KALTENGPOS.CO – Kapolsek dicopot dan delapan personel Polsek Percut
Sei Tuan, Deli Serdang, pun menjalani sidang disiplin. Sarpan dibebaskan
setelah ada unjuk rasa warga.

MOH. IDRIS, Deli Serdang-DEWI LUBIS, Medan

SARPAN selamanya akan berterima kasih kepada para tetangga. Berkat
intervensi mereka, dia akhirnya lepas dari hari-hari penuh penyiksaan di dalam
tahanan polisi.

Pria 57 tahun itu dibebaskan 6
Juli lalu setelah sejumlah warga berunjuk rasa di Polsek Percut Sei Tuan,
Kabupaten Deli Serdang, Sumatera Utara. Para warga itu tetangganya di Jalan
Sidomulyo Pasar IX, Dusun XIII, Desa Sei Rotan, Kecamatan Percut Sei Tuan.

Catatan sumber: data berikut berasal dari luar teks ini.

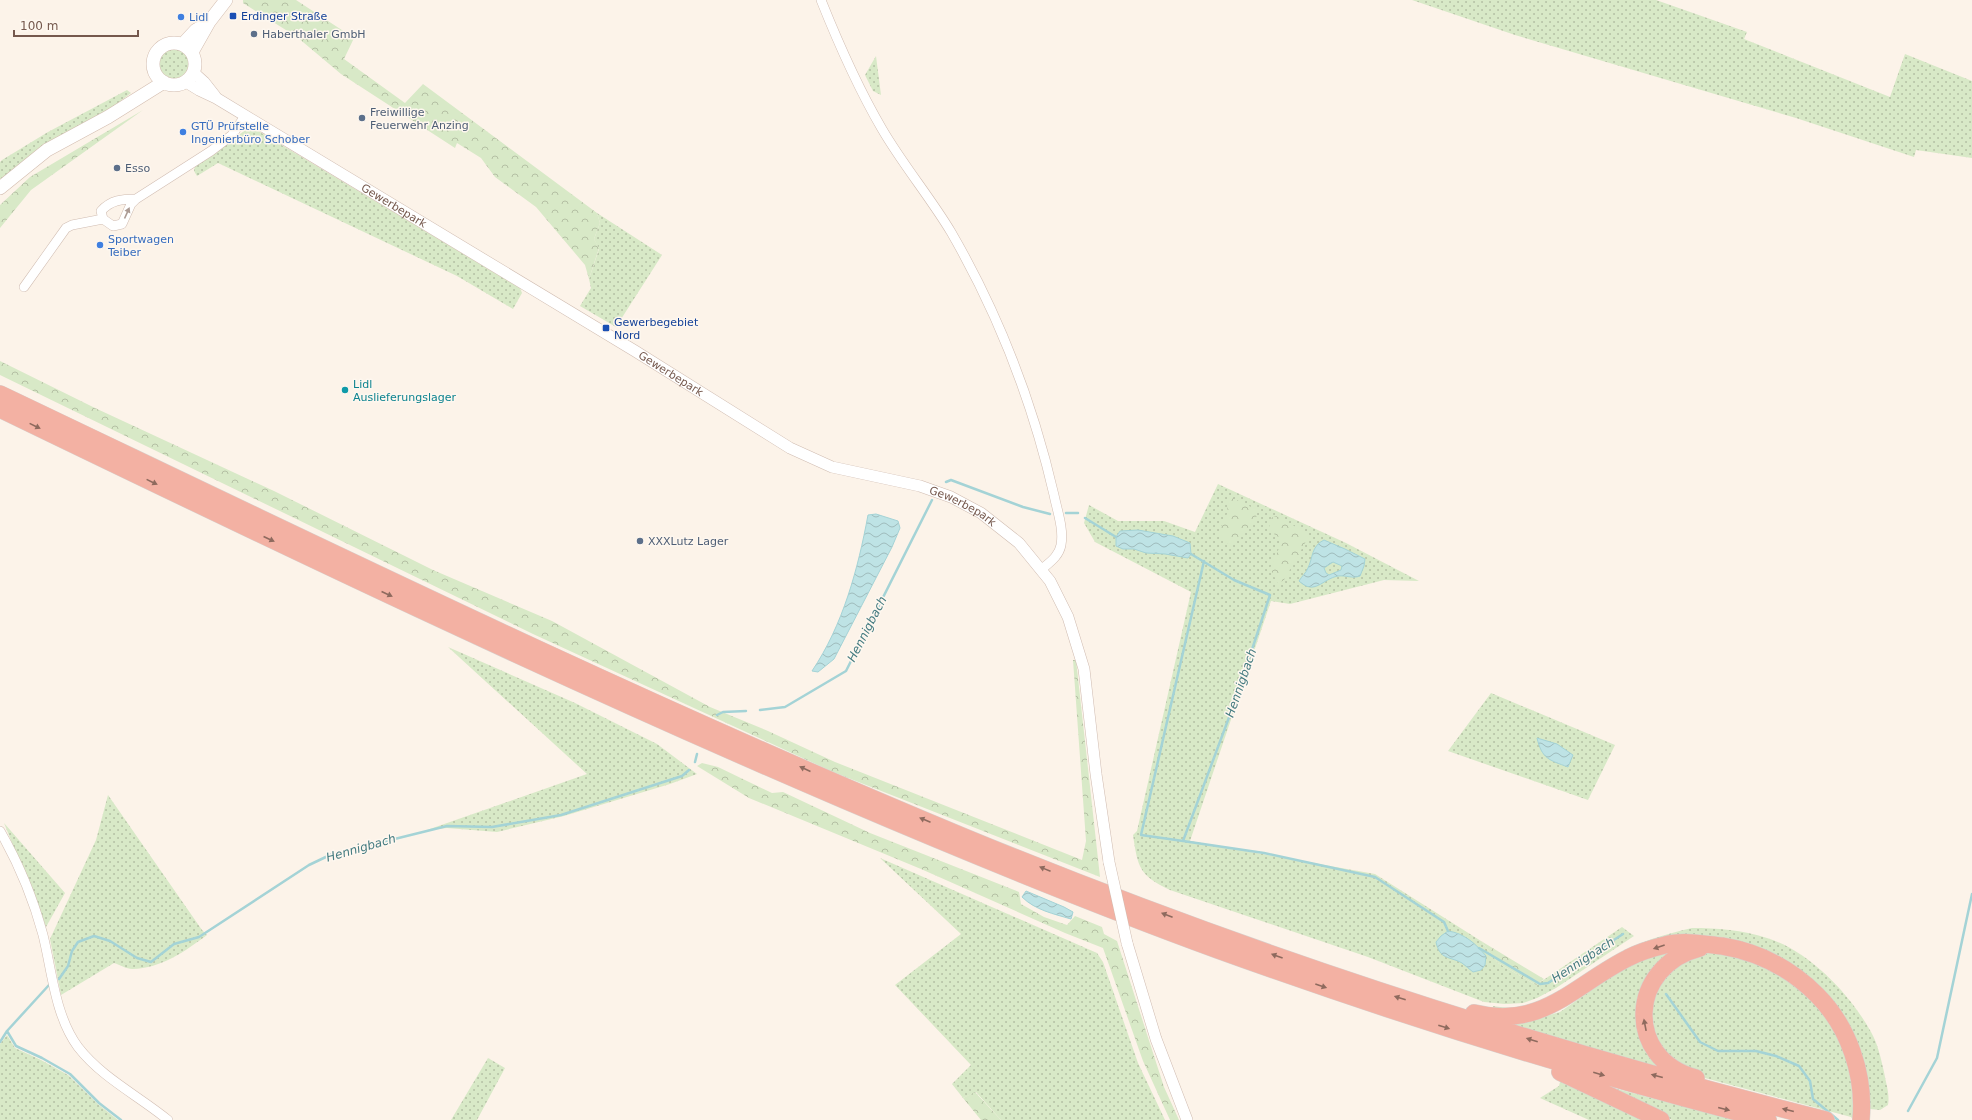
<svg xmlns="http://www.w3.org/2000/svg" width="1972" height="1120" font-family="'DejaVu Sans',sans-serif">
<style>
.green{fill:url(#green-dots)}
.forest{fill:url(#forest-crowns)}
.water{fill:url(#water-waves);stroke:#a4d3d6;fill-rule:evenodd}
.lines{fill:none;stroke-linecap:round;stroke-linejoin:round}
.stream{stroke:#a4d3d6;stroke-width:2.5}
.minor-casing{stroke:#d0bcb1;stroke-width:10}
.tertiary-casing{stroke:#d0bcb1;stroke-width:12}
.secondary-casing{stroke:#d2bcaf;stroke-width:14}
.motorway-casing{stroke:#d8d0cd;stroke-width:18}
.minor{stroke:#fff;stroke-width:9}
.tertiary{stroke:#fff;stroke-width:11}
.secondary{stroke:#fff;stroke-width:13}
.motorway{stroke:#f3b1a3;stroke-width:17}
.tertiary-bridge-casing{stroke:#d0bcb1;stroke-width:12;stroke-linecap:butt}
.tertiary-bridge{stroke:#fff;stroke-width:11}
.oneway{fill:#ac9b94}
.oneway2{fill:#8e6a5e}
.transit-dot{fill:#1a4fb4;stroke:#fef7ef;stroke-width:1.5}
.shop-dot{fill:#3f7fe0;stroke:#fef7ef;stroke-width:1.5}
.service-dot{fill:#5c6f8a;stroke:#fef7ef;stroke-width:1.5}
.culture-dot{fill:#0f9aa8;stroke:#fef7ef;stroke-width:1.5}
.labels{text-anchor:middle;stroke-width:3;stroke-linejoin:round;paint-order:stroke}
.transit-label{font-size:11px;fill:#164399;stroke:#fef7ef;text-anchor:start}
.shop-label{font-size:11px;fill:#366cbe;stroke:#fef7ef;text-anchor:start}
.service-label{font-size:11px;fill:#4e5e75;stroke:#fef7ef;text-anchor:start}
.street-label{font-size:11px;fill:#75584d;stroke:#fef7ef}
.culture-label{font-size:11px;fill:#0d838f;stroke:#fef7ef;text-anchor:start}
.water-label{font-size:12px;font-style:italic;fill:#447b80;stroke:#fef7ef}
</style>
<defs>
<pattern id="green-dots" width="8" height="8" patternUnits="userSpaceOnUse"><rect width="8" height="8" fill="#d8e9c7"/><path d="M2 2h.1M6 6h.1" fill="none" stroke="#b4c0a4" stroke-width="1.8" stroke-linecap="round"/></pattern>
<pattern id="forest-crowns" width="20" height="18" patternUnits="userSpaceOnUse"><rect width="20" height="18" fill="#d8e9c7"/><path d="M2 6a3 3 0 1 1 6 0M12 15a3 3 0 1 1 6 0" fill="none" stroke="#b4c0a4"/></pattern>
<pattern id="water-waves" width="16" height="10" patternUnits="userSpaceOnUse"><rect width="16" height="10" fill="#bee3e5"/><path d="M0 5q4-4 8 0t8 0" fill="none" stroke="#9fbbbc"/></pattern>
</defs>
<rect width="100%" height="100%" fill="#fcf3e9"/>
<!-- green -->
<path class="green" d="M1412,0H1656L1747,32L1744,39L1890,97L1905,54L1972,81V158L1916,150L1914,157L1796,118L1515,35Z
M159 64a15 15 0 1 1 30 0a15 15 0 1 1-30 0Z
M876,56L881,95L873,91L865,75Z
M127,90L131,93L114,106L37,151L0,181V162L2,160L48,132Z
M247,129H255L520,288L522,293L513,309L457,276L218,163L197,176L194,171L195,166Z
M597,213L662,255L616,327L580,306L591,288L589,279L599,249L594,239L600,223Z
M1218,484L1346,543L1419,581L1384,580L1290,604L1271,601L1190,841L1375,874L1481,941L1498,963L1536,985L1622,927L1634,936L1556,988L1537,998L1523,1003L1505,1004L1484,1002L1368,957L1170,890C1139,875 1138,868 1133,835L1137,831L1191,592L1095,542L1084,523L1089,505L1118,521H1164L1195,532Z
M448,647L575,703L657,744L697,774L670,784L564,816L497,832L447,828L427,830L587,774Z
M1491,693L1615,745L1588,800L1448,751Z
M108,795L202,930L207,935C184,952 162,968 132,969C127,969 120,965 114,963L61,995L50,939L96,840Z
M4,823L65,893L46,927Z
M880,858L1097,953L1103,962L1138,1063L1165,1120H1001L976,1092L963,1098L952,1084L971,1065L895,985L961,934Z
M1692,928C1717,928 1742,930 1767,938C1809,951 1850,994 1871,1032C1878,1044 1881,1059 1884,1072C1886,1084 1890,1094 1888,1105L1880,1110L1870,1109C1866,1056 1845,1005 1801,974C1790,966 1778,956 1766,951C1753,945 1738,943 1724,942C1715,941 1704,938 1694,939C1665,939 1634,952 1609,966C1564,991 1551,1017 1494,1012L1493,1006C1504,1008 1519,1009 1530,1006C1561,997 1586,972 1614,956C1640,941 1663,935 1692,928Z
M1676,949L1641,997L1658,1065L1656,1070L1498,1023L1536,1019L1560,1012L1626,966Z
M1700,953C1714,953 1728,953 1742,957C1778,969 1815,995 1834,1029C1849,1057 1854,1088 1853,1120L1851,1117L1686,1073L1655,1046L1651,991L1669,968Z
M7,1035L15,1048L41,1060L68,1075L99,1105L118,1120H0V1044Z
M488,1058L505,1068L477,1120H451Z
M1561,1078L1648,1120H1589L1540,1098L1559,1086Z
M1606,1086L1735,1120H1672Z"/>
<!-- forest -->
<path class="forest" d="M243,0H296L354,38L344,59L405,103L423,84L597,213L600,223L594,239L599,248L589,279L585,265L536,207L495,177L481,158L457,143L455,148L341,74L297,37L243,3Z
M143,110L31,190L0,228V205L30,177Z
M0,361L95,408L274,491L433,570L552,621L710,707L768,731L835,762L1082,860L1086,841L1073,660H1076L1100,877L833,772L533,634L0,375Z
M1233,498L1257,510L1256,520L1230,545L1221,539L1219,531L1227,514L1228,500Z
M1276,516L1307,533L1308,538L1284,580L1278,584L1270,568L1281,544V539L1271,532L1269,528L1271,518Z
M702,763L718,767L772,793L783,792L870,833L1019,892L1021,904L1044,917L1067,925L1075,916L1102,927L1104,934L1117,941L1164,1087L1179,1120H1170L1143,1061L1103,948L1065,933L921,869L749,798L697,766Z
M1481,941L1544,979L1536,985L1498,963Z
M975,1092L1001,1120H981L963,1098Z"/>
<!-- water -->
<path class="water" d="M876,514L898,521L900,528L892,547L834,659L818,672L812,671C843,625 858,569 868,515Z
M1138,530L1173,536L1190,543L1191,554L1188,558L1165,554L1146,553L1134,549H1123L1116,546V537L1120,531Z
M1324,540L1345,549L1365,559L1364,566L1360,576C1352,579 1346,575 1338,576C1322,579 1315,596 1299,581C1302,576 1306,573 1308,568C1313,558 1311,546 1324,540ZM1333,562L1342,566L1341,570L1329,575L1326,573L1324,568Z
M1537,738L1557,744L1573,755L1568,767C1549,760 1542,759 1537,738Z
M1026,891L1064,907L1073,912L1071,919C1054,914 1035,910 1022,897Z
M1448,931C1464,933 1476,944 1486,956L1485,965L1481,970L1473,972C1469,969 1466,966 1462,963C1449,956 1440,960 1436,942L1441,936Z"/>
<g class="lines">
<!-- stream -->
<path class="stream" d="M946,482L951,480L1023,507L1050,514
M1066,513H1078
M1085,518L1116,537
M1191,554L1234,580L1270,595L1234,704L1183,841L1264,853L1375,877L1444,922L1448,931
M760,710L785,707L846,671L932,500
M717,715L723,712L746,711
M695,762L697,754
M1183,841L1141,835L1204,561
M1479,948L1540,984L1548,983L1623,934
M59,979L68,966L72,951L78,942L94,936L110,941L137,958L151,962L174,944L199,937L309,865L330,855L447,826L492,827L561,815L682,776L689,770
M1666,994L1700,1042L1718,1051H1756L1776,1056L1799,1066L1810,1081L1813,1099L1838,1120
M7,1031L16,1046L42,1058L70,1074L99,1103L121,1120
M0,1042L7,1031L49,985
M1908,1111L1937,1058L1972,894"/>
<!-- minor casing -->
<g class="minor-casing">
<path id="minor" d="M821,0C839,45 858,88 882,129C903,165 930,197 951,232C998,313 1033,404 1054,495C1057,510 1064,529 1061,545C1059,556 1050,562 1042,569
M136,199C122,199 111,200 101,211L103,219L113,226L122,224L131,204L136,199L211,151L232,135L245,116
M24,287L66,228L72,225L103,219
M0,831C19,864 33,898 43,935C52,971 55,1016 78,1047C102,1078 139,1096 168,1120"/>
</g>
<!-- tertiary casing -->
<g class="tertiary-casing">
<g id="tertiary">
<path d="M194,73L204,82L215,96"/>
<path id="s1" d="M186,82L199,90L216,98L635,351L790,448L832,467L920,486L951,497L981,513L1019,543L1050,581L1068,617L1084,669L1096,774L1109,862"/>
<path d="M1127,943L1156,1039L1187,1120"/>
</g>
</g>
<!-- secondary casing -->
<g class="secondary-casing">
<path id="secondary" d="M153 64a21 21 0 1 1 42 0a21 21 0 1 1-42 0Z
M183,44L196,30L208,23
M192,52L209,22L226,0
M0,188L47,150L108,117L164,82"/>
</g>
<!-- motorway casing -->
<g class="motorway-casing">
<path id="motorway" d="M0,394C319,546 636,701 962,836C1243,952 1531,1046 1826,1120
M0,409C279,544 559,678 844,800C968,853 1092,904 1218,950C1398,1015 1582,1073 1768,1120
M1474,1013C1542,1030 1574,985 1628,958C1639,952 1653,948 1665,945C1683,940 1704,944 1722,946C1759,952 1791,969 1817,995C1849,1027 1865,1075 1861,1120
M1560,1072L1661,1120
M1696,1078C1624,1059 1628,966 1700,948"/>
</g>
<!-- minor -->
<use href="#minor" class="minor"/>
<!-- tertiary -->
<use href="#tertiary" class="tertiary"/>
<!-- secondary -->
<use href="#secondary" class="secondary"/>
<!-- motorway -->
<use href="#motorway" class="motorway"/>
<!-- tertiary-bridge casing -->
<g class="tertiary-bridge-casing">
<path id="tertiary-bridge" d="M1109,862L1127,943"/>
</g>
<!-- tertiary-bridge -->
<use href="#tertiary-bridge" class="tertiary-bridge"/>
</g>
<!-- one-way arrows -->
<defs><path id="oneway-solid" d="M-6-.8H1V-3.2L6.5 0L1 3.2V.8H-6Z"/></defs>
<use class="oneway" href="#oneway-solid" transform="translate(127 213) rotate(-66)"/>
<g class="oneway2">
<use href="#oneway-solid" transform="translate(35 426) rotate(26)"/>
<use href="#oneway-solid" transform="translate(152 482) rotate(26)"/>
<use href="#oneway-solid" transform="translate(269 539) rotate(25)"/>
<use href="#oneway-solid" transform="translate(387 594) rotate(25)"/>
<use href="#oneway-solid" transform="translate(805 769) rotate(-156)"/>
<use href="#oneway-solid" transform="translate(925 820) rotate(-157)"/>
<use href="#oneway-solid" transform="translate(1045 869) rotate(-158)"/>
<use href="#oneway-solid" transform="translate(1167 915) rotate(-159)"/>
<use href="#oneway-solid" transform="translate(1659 947) rotate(161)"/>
<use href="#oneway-solid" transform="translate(1277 956) rotate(-160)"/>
<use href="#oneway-solid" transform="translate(1321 986) rotate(19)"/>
<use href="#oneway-solid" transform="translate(1400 998) rotate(-162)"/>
<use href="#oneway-solid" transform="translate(1645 1025) rotate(-101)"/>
<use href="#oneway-solid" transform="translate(1444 1027) rotate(18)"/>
<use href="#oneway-solid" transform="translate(1532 1040) rotate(-163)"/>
<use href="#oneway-solid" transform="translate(1599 1074) rotate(16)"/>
<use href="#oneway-solid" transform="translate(1657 1076) rotate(-165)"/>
<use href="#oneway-solid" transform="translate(1724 1109) rotate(14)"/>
<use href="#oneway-solid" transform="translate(1788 1110) rotate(-166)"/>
</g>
<!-- markers -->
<g class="transit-dot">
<rect x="229" y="12" width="8" height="8" rx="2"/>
<rect x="602" y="324" width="8" height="8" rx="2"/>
</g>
<g class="shop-dot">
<circle cx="181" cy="17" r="4"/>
<circle cx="183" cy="132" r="4"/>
<circle cx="100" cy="245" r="4"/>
</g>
<g class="service-dot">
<circle cx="254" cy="34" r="4"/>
<circle cx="362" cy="118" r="4"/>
<circle cx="117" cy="168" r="4"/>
<circle cx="640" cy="541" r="4"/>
</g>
<circle class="culture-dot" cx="345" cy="390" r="4"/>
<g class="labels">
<!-- transit labels -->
<g class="transit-label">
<text x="241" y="20">Erdinger Straße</text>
<text x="614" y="326">Gewerbegebiet<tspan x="614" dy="13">Nord</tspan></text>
</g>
<!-- shop labels -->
<g class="shop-label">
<text x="189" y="21">Lidl</text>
<text x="191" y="130">GTÜ Prüfstelle<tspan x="191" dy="13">Ingenierbüro Schober</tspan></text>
<text x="108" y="243">Sportwagen<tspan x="108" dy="13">Teiber</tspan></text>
</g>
<!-- service labels -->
<g class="service-label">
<text x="262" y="38">Haberthaler GmbH</text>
<text x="370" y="116">Freiwillige<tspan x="370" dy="13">Feuerwehr Anzing</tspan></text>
<text x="125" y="172">Esso</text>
<text x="648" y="545">XXXLutz Lager</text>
</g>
<!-- street labels -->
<g class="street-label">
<text dy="4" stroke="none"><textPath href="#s1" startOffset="242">Gewerbepark</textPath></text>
<text dy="4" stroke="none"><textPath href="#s1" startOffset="566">Gewerbepark</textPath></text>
<text dy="4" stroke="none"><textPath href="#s1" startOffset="890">Gewerbepark</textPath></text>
</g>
<!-- culture labels -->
<g class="culture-label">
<text x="353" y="388">Lidl<tspan x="353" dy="13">Auslieferungslager</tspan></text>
</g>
<!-- water labels -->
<g class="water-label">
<text transform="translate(867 629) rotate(-63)" y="4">Hennigbach</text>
<text transform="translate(1241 683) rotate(-71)" y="4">Hennigbach</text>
<text transform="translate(361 848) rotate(-16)" y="4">Hennigbach</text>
<text transform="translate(1583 960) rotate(-33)" y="4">Hennigbach</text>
</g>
</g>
<!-- scale -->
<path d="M14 30v6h124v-6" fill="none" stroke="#75584d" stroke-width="2"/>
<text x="20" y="30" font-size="12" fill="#75584d" stroke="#fef7ef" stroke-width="3" paint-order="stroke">100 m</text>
</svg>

”Mereka berdemo lantaran mendapat
keterangan dari istri saya yang melihat saya di sel tahanan sudah dalam keadaan
luka-luka di bagian wajah,” kata Sarpan kepada Sumut Pos.

Sarpan memang menderita luka
memar di sekujur tubuh dan wajah sekeluarnya dari tahanan. Di dalam tahanan,
dia mengaku disiksa, dipukul, dan diinjak-injak. Wajahnya sampai babak belur.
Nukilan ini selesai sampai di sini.